> [BLOCO DE TEXTO]
Editorial
por Carlos A. Barbosa | março 10, 2010 | Hora postada: 11:30
Rifa-se um candidato a vice-presidente
Não, não é balaio de São João não. A rifa refere-se a um nome que queira compor a chapa com o provável candidato à Presidência da República, o tucano José Serra, governador de São Paulo. Nem em seus companheiros querem ser o vice. O governador mineiro e também tucano Aécio Neses já recusou inúmeras vezes. O outro não menos tucano senador Tasso Jereissati (CE) ídem. O que está parecendo é que a tucanagem quer mesmo é cansar Serra. Aí sim, ele desistindo Aécio Neves certamente aceitará o desafio de ser o candidato da oposição. Duvida caro web-leitor?
A coisa está feia para o lado de José Serra. O jornalista Lauro Jardim, na sua coluna Radar Online, da Veja, diz hoje em nota intitulada “Aflição tucana” que assessores de Serra têm procurado dirigentes da Confederação Nacional da Indústria atrás de informações sobre a pesquisa Ibope que está sendo concluída hoje. A CNI previa divulgá-la esta semana, mas agora a expectativa é que isso só ocorra na semana que vem.
Sendo assim, certamente se a pesquisa for desfavorável ao governador de São Paulo ele desistirá da candidatura à Presidência da República, assumindo o seu lugar Aécio Neves. Aí, claro, o DEM vai querer indicar o vice. Com Serra na cabeça de chapa nenhum demos quer arriscar. Sabem que dificilmente o governador paulista vai segurar a onda de crescimento da ministra Dilma Ruosseff (PT), candidata de Lula a sua sucessão.
Contudo, mesmo Aécio Neves aceitando ser candidato com a desistência de Serra não significa que sua candidatura poderá emplacar, mesmo porque o tempo exige que os tucanos trabalhem muito bem uma provável candidatura do mineiro para que passe a ser conhecida como o novo candidato da oposição. Mesmo Aécio já começando a admitir essa possibilidade, é pouco provável que vá para o sacrifício a esta altura. A conferir!
Tópicos: Editorial, Política | 1 Comentário »















10 março, 2010 às 15:28
O fato é que ninguém quer arriscar seu mandato para ser vice de alguém que não decola, ou que está em queda livre. No RN existe caso idêntico.

> [INSTRUÇÕES DA TAREFA] Liste todas as siglas escritas só com letras maiúsculas que aparecem no editorial, incluindo o comentário no final.

> [CONTEÚDO DAS LINHAS]

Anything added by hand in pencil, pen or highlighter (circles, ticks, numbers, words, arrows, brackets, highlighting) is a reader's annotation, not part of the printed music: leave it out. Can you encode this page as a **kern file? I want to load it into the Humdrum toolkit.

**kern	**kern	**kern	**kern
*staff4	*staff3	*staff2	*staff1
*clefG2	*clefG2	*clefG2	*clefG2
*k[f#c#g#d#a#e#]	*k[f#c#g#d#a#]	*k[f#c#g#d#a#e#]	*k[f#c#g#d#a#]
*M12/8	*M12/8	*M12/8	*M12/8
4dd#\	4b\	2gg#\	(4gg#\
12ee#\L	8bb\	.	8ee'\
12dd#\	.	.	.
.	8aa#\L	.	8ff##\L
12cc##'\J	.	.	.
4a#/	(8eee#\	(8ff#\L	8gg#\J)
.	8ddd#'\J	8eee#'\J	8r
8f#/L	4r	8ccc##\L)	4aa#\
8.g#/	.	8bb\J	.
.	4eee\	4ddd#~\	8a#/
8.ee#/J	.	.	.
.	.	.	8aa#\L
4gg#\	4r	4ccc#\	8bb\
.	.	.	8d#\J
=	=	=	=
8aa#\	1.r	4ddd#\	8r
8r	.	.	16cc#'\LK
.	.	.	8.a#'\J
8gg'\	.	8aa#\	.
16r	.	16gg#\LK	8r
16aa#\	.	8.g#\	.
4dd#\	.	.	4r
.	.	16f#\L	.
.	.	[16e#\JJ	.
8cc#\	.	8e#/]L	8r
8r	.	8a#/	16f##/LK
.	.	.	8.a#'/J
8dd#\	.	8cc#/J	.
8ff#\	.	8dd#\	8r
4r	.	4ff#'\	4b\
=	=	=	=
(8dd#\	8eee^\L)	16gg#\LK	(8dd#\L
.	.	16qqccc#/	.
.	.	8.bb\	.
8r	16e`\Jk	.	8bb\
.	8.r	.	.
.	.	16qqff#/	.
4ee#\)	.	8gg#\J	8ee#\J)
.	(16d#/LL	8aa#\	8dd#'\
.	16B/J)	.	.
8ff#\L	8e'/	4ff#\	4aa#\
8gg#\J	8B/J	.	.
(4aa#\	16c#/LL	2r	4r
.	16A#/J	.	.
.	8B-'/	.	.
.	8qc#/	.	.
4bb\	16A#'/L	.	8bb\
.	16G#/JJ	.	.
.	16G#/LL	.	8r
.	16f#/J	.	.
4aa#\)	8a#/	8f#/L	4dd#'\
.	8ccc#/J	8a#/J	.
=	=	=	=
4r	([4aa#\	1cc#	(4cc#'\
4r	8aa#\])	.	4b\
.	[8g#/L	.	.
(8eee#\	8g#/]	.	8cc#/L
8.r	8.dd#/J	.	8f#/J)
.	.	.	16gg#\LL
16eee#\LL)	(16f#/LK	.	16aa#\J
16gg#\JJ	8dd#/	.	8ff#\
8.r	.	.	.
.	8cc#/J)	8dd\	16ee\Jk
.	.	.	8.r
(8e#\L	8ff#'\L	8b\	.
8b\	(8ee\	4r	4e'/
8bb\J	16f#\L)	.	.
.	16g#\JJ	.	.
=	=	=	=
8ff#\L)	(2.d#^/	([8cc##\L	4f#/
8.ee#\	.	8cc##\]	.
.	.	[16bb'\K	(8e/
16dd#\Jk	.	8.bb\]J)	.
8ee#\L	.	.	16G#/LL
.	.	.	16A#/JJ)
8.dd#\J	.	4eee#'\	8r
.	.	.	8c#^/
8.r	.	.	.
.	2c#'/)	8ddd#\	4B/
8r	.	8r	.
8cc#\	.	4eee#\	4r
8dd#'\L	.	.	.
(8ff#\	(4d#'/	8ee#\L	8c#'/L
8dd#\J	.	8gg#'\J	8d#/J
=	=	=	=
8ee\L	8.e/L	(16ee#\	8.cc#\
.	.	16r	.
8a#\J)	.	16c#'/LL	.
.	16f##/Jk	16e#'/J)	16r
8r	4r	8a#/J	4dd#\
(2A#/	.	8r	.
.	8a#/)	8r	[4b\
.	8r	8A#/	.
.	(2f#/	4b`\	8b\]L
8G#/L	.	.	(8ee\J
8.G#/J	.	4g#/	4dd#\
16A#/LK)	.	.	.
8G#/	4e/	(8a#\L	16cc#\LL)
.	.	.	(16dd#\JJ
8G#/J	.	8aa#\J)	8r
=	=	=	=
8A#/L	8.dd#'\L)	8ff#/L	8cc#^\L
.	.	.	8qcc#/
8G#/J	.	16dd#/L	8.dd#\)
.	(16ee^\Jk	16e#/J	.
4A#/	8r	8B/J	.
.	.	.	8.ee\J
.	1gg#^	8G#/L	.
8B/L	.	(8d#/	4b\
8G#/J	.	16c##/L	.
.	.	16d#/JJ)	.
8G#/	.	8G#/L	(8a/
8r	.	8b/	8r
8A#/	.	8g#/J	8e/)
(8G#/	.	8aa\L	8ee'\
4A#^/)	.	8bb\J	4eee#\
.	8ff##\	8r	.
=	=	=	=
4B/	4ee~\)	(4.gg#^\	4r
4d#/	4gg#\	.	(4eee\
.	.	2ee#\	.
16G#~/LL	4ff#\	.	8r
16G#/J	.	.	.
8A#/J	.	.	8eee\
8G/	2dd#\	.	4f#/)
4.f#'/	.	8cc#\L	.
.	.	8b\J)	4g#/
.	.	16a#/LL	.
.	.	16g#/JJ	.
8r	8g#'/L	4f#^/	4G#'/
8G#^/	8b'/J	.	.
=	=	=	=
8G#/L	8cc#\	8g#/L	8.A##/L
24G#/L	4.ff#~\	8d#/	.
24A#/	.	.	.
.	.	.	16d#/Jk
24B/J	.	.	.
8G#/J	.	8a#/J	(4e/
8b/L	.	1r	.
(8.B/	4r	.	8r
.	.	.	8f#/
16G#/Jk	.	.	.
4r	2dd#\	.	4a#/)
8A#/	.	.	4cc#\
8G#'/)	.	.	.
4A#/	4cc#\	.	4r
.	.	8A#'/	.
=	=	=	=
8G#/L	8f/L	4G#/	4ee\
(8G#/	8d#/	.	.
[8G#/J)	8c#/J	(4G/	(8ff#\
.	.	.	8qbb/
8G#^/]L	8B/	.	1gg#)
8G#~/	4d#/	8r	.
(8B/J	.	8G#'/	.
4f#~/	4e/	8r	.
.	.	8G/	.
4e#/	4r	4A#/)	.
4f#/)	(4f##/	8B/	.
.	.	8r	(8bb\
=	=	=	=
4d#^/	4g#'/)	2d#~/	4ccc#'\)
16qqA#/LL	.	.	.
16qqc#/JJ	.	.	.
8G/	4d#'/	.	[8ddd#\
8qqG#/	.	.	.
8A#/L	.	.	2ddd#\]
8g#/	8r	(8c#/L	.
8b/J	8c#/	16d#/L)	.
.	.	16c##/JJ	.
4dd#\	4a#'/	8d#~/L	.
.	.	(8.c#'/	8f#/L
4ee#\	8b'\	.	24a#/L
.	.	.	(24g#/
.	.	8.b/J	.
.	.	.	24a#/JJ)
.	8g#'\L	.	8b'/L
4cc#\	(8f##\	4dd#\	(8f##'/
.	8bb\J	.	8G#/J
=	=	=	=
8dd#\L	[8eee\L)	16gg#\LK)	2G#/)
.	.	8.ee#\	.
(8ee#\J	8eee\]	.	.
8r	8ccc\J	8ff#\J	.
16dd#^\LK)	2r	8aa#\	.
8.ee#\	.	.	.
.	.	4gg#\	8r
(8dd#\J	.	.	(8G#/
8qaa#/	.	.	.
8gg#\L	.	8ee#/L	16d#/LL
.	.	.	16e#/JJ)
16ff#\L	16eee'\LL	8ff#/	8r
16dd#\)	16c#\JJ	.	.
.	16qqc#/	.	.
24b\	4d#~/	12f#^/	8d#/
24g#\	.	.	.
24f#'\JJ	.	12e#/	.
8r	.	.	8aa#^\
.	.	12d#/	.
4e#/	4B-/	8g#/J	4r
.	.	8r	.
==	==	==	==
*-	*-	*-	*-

> [RESPOSTA ESCRITA] CE, CNI, DEM, PT, RN